As the years went on and the kids got older, the outstanding olfactory blessing that is my wife’s nose didn’t lose it’s usefulness at all. In fact, it became even more useful…
* SHOWER TIME: When Brandon and then Tommy started getting old enough to take showers on their own, the last thing they wanted to do while in the shower was actually clean themselves. Not wanting to invade their privacy by standing there watching them take a shower to ensure they were washing themselves, and no longer employing my method of checking by ripping open the shower curtain and yelling “A HA!!” (This method was stopped after startling Brandon so badly while he was singing into the detachable shower head, he almost knocked three teeth out.), we decided to employ Donna’s nose as the sniff checker. As each one finished their shower, Donna would stand in front of them and take a whiff. She’d immediately be able to tell if they washed their body, their hair, behind their ears, and what kind of shampoo and soap they used. It was incredible! (Not only that she could tell this, but also because how these kids could take forty minute showers and not use any soap.) Getting them to use soap and shampoo became much easier when Donna would perform the whiff test while holding her shoe in her hand, ready to strike.

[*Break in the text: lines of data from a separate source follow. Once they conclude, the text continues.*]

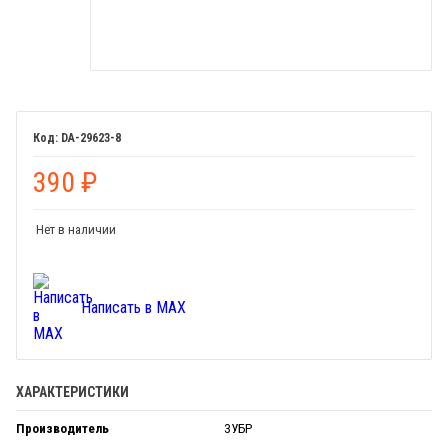
DA-29623-8
390
₽
Нет в наличии
Написать в MAX
ХАРАКТЕРИСТИКИ
Производитель
ЗУБР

* TEETH BRUSHING TIME: Our kids use to hate brushing their teeth. Even Raylan for as little as he is, would go in the bathroom, put his little kid toothpaste on his little kid toothbrush, and stick it right in his ear. This confused Donna for a bit. Her nose would pick up the scent of toothpaste, but she kept thinking she was losing it because the smell kept coming from Raylan’s ear. Once we figured it out and told him that the toothpaste would turn into a monster inside his ear and eat his brain, he started brushing his teeth the right way. Knowing that the nose knows all, the kids all brush their teeth the right way now.
* LAUNDRY TIME: This one is predominantly for Brandon. As a teenage boy, he not only stinks, but so does his ability to take his dirty clothes out of his room and put them in the wash. Not that much of a problem any more since the Nose Patrol can stand in the kitchen and just tell by sniffing the air that it’s time for him to clean his room and do his wash.
* CONTRABAND SEARCHES: This one is really important after Halloween and Valentine’s day, when the kids all like to hide away candy like a squirrel hides away nuts, and then proceed to stay up all night eating the candy, so in the morning they look and act like a zombie on a sugar high. We don’t need to worry about this either; Donna just walks around each kid’s room and can find wherever they have any candy hidden. She then proceeds to stay up all night eating the confiscated candy, so in the morning she looks and acts like a zombie on a sugar high.
Needless to say, having a wife with the expert sniffing abilities of a trained “sniffer” dog is huge asset to our parenting life. Her nose has single-handedly prevented diaper rash, bad hygiene, tooth decay, smelly laundry pile-ups, and a host of other calamities other families who aren’t as blessed, may suffer.
Three cheers for the nose who knows all!